LONDON
STREET GAMES

There’s not much for us to do, down our way—in the way of sports, I mean. Nothing at all, in fact. When we come home from work we generally go straight indoors and have a lay-down, and a cup of tea and a pipe; or else we go out and watch a match somewhere. There’s always the “Three Swans”, of course....

But the youngsters get on all right—seem to, at all events. Some of them have got bats and stumps or footballs, and off they go into the park; and some of the girls have got shuttlecocks, and off they go. But most of them haven’t, you know; so they just lark about where they are.
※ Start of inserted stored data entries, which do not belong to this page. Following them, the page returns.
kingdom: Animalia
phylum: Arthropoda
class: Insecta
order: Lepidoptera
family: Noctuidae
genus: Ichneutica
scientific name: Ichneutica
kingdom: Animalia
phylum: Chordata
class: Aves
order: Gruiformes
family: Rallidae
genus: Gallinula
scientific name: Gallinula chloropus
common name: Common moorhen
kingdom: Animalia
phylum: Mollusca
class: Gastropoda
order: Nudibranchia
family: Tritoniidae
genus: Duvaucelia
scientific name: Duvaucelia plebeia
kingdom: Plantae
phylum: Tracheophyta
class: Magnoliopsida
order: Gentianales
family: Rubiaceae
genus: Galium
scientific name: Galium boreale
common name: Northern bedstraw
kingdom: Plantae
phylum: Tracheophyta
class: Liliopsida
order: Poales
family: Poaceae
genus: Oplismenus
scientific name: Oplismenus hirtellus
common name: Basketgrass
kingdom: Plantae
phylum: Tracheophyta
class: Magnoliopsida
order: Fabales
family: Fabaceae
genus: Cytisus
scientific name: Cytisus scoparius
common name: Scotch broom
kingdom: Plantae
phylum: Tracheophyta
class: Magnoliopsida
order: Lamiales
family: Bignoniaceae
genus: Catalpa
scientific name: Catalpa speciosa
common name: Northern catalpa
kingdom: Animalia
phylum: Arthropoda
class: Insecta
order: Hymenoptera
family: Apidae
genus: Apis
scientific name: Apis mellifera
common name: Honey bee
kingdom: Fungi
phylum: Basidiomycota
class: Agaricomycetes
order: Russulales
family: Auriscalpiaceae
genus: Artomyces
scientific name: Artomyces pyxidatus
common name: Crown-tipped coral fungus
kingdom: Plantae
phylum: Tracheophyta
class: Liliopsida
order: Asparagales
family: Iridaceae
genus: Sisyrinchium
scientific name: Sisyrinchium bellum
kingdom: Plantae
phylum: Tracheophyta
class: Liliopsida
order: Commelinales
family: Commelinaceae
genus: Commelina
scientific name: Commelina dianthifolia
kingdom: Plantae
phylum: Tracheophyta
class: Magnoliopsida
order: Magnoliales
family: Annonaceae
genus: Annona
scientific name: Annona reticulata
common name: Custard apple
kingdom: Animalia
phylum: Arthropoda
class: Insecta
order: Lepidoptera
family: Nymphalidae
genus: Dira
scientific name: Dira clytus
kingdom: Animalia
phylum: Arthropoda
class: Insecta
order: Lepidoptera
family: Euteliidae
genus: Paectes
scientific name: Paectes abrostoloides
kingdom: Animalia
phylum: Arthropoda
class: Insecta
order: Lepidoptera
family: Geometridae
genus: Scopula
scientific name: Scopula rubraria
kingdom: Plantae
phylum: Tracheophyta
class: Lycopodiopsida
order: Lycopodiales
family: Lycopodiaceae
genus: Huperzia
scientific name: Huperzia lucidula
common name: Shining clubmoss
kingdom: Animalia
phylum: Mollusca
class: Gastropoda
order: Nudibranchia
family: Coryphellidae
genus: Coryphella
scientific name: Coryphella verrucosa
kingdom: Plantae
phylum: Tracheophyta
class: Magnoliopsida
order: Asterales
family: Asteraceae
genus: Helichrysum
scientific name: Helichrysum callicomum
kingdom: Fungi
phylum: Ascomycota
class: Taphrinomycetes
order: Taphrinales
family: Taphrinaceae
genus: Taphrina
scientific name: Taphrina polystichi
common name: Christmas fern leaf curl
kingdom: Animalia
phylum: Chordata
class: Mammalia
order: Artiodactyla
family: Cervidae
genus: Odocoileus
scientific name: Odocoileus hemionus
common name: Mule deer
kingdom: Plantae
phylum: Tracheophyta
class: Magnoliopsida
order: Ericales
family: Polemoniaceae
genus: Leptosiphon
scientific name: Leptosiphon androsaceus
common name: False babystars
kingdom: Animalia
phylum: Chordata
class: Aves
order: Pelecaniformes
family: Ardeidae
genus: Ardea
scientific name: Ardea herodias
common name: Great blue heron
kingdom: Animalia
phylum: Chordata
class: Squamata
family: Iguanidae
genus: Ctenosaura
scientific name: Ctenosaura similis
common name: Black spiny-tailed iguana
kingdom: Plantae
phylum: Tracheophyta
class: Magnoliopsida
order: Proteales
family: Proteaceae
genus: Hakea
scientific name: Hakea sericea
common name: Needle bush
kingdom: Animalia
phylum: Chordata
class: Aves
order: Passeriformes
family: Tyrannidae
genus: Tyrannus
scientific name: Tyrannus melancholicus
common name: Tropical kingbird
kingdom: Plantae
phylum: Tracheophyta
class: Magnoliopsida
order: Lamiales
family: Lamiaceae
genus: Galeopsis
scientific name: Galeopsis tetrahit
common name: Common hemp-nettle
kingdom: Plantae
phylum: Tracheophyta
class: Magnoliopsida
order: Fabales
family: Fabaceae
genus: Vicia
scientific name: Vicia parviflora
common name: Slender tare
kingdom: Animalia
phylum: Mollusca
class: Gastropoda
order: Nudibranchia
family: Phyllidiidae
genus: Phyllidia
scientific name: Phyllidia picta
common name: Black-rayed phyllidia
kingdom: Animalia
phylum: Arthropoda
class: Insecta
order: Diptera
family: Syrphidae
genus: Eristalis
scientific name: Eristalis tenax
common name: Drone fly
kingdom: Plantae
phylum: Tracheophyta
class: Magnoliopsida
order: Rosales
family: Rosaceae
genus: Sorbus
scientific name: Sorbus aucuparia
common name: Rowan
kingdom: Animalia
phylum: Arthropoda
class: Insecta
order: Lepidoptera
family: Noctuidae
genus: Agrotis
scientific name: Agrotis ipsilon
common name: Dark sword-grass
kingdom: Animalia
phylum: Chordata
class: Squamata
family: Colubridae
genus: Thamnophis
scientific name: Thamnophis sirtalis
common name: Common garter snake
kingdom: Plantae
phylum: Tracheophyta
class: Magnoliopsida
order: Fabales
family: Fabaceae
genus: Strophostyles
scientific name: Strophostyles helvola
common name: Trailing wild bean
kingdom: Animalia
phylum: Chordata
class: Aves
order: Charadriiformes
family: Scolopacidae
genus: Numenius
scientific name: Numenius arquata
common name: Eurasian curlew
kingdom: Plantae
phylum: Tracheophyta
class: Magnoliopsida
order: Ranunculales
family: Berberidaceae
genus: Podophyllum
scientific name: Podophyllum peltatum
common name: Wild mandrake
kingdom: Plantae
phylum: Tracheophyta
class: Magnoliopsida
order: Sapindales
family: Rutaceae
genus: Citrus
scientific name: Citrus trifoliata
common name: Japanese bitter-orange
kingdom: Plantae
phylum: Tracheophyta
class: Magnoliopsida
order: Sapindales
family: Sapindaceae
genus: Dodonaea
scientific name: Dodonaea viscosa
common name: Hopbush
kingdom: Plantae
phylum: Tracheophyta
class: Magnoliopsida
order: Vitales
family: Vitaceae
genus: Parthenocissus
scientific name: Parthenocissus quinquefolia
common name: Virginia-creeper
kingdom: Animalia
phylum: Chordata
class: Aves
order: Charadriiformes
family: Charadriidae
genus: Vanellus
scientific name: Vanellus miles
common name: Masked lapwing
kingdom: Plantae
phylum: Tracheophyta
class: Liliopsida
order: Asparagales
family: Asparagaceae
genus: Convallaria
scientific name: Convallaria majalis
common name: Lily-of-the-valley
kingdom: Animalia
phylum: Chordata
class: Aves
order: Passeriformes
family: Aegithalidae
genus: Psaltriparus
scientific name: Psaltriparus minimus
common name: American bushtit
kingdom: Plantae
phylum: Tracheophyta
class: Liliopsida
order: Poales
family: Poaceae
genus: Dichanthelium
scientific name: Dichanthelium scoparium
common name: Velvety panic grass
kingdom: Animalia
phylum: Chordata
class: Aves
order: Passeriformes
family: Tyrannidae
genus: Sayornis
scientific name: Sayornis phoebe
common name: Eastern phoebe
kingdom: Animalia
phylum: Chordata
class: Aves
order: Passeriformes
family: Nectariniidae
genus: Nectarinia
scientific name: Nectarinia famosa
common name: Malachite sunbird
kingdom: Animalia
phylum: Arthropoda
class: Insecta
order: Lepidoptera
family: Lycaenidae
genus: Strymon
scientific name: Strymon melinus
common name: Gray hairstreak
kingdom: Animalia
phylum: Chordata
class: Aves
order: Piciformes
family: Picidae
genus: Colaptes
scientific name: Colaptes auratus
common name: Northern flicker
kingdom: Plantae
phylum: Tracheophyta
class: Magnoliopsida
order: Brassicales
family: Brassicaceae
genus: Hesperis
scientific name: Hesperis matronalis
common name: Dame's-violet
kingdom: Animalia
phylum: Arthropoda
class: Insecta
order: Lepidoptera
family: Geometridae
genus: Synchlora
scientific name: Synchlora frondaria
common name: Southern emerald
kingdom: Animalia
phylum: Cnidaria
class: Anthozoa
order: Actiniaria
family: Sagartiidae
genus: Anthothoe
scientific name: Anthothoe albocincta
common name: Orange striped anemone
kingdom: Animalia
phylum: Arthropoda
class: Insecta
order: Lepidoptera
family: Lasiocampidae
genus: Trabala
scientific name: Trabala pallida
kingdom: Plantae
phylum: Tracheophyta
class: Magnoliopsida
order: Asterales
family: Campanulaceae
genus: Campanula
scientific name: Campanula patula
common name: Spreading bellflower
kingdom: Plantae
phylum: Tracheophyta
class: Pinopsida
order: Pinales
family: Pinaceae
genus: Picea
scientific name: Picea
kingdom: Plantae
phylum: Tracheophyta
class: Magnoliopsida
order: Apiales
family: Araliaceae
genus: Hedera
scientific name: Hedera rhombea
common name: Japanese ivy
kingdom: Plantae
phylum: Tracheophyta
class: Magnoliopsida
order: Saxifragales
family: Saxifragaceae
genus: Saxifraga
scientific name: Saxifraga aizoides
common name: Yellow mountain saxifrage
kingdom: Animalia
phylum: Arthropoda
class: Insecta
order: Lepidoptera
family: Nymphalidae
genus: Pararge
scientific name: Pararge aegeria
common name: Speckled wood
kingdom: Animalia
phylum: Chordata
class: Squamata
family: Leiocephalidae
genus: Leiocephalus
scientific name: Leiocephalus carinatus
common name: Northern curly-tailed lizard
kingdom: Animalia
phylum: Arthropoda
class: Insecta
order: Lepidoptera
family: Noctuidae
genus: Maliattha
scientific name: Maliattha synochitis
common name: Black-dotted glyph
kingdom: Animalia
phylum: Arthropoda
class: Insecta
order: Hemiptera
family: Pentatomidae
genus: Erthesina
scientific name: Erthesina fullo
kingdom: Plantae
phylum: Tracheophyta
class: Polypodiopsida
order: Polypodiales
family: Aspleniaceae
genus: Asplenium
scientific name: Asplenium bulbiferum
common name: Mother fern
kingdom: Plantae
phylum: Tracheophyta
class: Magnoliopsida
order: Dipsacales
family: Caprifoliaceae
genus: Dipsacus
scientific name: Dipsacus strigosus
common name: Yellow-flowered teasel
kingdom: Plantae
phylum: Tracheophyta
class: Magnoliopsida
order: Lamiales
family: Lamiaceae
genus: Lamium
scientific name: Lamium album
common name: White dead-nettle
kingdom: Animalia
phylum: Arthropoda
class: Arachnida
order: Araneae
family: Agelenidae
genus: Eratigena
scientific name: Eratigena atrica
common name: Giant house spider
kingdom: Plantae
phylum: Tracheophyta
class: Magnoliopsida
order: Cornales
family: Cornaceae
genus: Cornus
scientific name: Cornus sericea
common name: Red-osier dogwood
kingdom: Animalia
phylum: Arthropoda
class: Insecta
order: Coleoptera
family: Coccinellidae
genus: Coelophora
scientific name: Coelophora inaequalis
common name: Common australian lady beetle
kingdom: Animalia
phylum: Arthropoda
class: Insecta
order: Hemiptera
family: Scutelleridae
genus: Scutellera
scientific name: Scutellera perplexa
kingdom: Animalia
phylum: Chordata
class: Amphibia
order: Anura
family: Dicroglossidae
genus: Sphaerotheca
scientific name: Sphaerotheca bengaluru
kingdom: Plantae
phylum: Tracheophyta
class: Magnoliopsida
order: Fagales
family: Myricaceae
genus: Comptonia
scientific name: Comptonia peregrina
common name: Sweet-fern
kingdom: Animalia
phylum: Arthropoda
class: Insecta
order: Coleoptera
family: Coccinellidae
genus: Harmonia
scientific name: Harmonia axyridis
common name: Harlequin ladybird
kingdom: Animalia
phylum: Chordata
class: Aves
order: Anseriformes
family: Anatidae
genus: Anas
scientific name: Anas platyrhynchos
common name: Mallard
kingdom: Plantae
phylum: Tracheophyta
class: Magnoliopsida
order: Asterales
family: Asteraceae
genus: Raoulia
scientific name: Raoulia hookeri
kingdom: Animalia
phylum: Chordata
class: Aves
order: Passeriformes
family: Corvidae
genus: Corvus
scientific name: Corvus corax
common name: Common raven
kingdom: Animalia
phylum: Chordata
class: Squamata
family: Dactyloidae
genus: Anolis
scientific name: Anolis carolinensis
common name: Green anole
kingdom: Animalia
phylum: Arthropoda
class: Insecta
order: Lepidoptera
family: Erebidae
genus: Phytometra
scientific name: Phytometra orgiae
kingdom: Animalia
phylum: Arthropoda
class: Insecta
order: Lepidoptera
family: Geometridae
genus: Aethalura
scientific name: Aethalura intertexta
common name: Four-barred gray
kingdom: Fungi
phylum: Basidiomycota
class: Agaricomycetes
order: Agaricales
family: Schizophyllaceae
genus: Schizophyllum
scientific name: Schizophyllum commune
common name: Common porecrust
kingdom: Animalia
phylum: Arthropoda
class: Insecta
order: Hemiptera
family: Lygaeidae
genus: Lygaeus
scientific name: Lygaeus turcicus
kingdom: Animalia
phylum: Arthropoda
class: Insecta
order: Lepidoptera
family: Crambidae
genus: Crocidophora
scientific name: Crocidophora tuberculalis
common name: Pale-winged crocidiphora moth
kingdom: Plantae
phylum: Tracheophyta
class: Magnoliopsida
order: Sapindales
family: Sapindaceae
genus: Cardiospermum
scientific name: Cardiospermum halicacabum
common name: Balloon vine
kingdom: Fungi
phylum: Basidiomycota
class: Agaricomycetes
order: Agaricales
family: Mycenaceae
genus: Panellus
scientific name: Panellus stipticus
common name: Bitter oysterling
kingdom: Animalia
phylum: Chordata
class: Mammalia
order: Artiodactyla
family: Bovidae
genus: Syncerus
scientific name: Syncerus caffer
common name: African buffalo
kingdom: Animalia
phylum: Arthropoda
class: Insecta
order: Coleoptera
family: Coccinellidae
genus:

Paper-chase and ROUNDERS, for instance; you know those? They’re plain sailing. But some of these games, like EGG-IN-CAP (also called EGGET), are rather complicated; and as to MONDAY-TUESDAY (or NUMBERS; another kind of egg-in-cap)—it would take me till next Saturday week to explain it. Perhaps you can make it out from this description:

“After clipping the throer calls out the name of the day in the weke and the chap whats taken that day has to catch if he misses it they all run away and shout no Egg if I move—becose if they dont the throer can say a egg if you move—& that helps to make the quantity of the Eggs. The Misser of the ball throes it at one of the player and if he misses it is a egg to him and if he hits its a egg to the one he hit. After the throer has hit his man—the man has to throw it up again. If one of the player catch the Ball they throw it up again and call out the name, the total of egg to get you out is three. After the game is over the winner has clockwork on the Losers; they each stand up against a wall wile the winner throes at their heads with the ball. They can also claim 3 Hard throes or six soft ones.”

Now you know how it’s done.

Then there’s QUEENIE, which is really a girls’ game. One boy stands on the kerbstone with his back to the street, and they call him Queenie. He throws a ball backwards over his shoulders into the street, where four others are standing to catch it. As soon as one of them has it, they all hold their hands behind their backs, and then Queenie has to turn round and face them and guess who has the ball. If he guesses right, he goes on being Queenie; if not, the boy who has the ball takes his place.

Why they call it QUEENIE? Because that happens to be its name. Aunt Eliza, who has travelled all over the place and can explain mostly everything (or thinks she can) tells me that QUEENIE is a Chinese game and that she has seen it played there and that it must have come to London over the docks. I daresay it did. But the worst of Aunt Eliza is that you never know whether—

There are other ball-games, such as HOT RICE and FRENCH CRICKET and FOOTBALL-CRICKET and FIDDLE-DE-DEE and PALM OVER (a rough game) and CATCH (also called TEASER), which goes not as you think it does, but like this—

“Two boys stand at each side of the road and one in the middle, that’s Hee. One of them tries to get the ball over middle’s head for the other to get it but if middle gets it the throer goes Hee”—

and WALL-BOUNCING and KING and MISSINGS OUT and FRENCH FOOT and KNOCKING UP THREE CATCHERS and SWOLO (rather like hockey) and DAYS OF THE YEAR and PUNCH-BALL and BOUNCE-BALL and TOUCH IT RUN and HUNDRED WINS (where you knock bricks out of a ring with a ball) and ONE-TWO-THREE-AND-A-LAIRY (I wish I knew what a-lairy meant) and ALONG THE ROW and UNDER THE ROW and ACROSS THE ROW and RABBIT IN THE HUTCH and FIVE-TEN and BASE (or DOLL) and WALLIE (because played against a wall) and STRIKE UP KNOCK DOWN and IN THE HAT and DUSTHOLES, and no doubt many more. But however many I might tell you, there are not nearly as many as there ought to be.